The major palmar branch (SR3) passes over the first dorsal wrist compartment, and then continues distally to become the dorsoradial digital nerve of the thumb.
The major dorsal branch (SR2) also bifurcates into the dorsoulnar branch to the index (SR1), which supplies the adjacent sides of the second web space.
Surgical Technique
Radial-Based Skin Flap
The procedure can be done with loupe magnification, under tourniquet control. Microsurgical instruments are not necessary. Limb exsanguination with an Ace wrap instead of an Esmarch bandage makes it easier to identify the arterial pedicle.
For coverage of the thumb, the flap is drawn over the dorsum of the index ( Fig. 7.4 ).
The patient is positioned supine with the arm abducted and resting on an armboard. The surgeon is seated facing the dorsal hand.
Under tourniquet, the flap is raised from distal to proximal, in the areolar plane over the extensor paratenon.
The skin incision is continued along the radial aspect of the index metacarpal to include a large subcutaneous vein in the pedicle.

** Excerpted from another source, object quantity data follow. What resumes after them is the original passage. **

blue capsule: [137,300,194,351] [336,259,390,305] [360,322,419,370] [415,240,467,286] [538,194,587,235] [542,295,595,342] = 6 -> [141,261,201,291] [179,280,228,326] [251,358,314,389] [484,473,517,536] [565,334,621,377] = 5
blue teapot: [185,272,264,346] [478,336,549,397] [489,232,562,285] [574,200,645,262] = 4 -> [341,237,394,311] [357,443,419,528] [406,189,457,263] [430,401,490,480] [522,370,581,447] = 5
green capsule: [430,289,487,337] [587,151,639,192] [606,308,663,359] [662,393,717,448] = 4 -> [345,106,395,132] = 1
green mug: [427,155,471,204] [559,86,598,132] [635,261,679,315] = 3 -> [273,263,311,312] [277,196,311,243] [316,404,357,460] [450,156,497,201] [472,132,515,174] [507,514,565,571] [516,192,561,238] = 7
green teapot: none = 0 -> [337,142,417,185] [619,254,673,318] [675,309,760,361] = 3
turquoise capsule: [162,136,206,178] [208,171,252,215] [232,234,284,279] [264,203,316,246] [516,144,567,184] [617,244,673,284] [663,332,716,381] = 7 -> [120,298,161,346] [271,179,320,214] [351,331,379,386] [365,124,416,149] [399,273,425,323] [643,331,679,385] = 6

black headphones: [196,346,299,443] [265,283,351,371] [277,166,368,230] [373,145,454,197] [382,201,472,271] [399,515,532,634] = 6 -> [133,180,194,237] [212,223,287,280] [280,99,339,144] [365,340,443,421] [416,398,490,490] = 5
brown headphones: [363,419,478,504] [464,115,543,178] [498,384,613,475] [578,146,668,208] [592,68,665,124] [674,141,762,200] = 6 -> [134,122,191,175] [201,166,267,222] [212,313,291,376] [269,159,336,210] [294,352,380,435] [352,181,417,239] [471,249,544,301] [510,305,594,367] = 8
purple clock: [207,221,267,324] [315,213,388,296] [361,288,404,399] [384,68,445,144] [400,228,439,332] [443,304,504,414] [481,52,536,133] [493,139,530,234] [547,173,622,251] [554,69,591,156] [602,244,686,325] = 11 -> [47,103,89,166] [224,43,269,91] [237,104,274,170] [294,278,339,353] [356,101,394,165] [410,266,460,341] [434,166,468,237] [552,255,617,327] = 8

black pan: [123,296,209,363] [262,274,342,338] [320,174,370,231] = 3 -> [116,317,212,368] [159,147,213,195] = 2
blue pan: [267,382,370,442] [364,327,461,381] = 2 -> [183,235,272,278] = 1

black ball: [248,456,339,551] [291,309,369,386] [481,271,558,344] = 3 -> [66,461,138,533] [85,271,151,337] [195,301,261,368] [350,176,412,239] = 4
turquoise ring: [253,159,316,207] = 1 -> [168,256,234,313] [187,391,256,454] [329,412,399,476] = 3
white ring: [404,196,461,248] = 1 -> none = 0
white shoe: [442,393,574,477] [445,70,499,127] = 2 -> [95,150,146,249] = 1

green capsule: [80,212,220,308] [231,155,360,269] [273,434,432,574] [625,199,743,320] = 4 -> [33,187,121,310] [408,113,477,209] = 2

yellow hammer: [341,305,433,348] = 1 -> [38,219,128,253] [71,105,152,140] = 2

The flap is enlarged ulnarly toward the third metacarpal so that the skin extension lies on the first web space, avoiding a first web contracture. Harvesting a proximal tail with the island flap simplifies insetting and avoids the need for tunneling.
At the second metacarpal neck, a large perforator is consistently present and should be ligated.
The entire interosseous fascia over the FDI is included to avoid a meticulous dissection of the pedicle and to avoid raising the flap on a nondominant branch. The subdermal fascia can be quite thin; hence, care is taken to preserve its continuity with the FDI fascia ( Fig. 7.5a–h ).
The fascia is released from the metacarpal until the flap can reach the defect. If the flap is used for first web reconstruction the interosseous fascia is released from both the thumb and index metacarpals.
Inclusion of a small strip of extensor hood along the radial aspect of the extensor hood is recommended to protect the vascular connection from the pedicle to the skin island.
Either the major palmar or the dorsal branch of the SRN is incorporated into the flap.
Flap dimensions extend from the base of the proximal phalanx to the proximal interphalangeal (PIP) extension crease and can be up to 4 × 2 cm. The pedicle can be up to 9 cm in length.
The proximally based flap is rotated around the origin of the FDMA at the base of the first web space. The donor site is skin-grafted.
Pearls
Some of the advantages of this flap are its variable size, stability, and pliability.
It provides innervated skin with no major donor site morbidity.
Its elevation does not sacrifice a major artery.
It can be transferred as a pedicled flap or an island flap. It has also been used as a purely fascial flap and a free flap.
The innervated FDMA flap allows immediate postoperative mobilization and the avoidance of a nerve repair. It restores sensibility, particularly in the older patient, in whom nerve repairs with a pedicle or a free flap yield poorer results than in younger patients.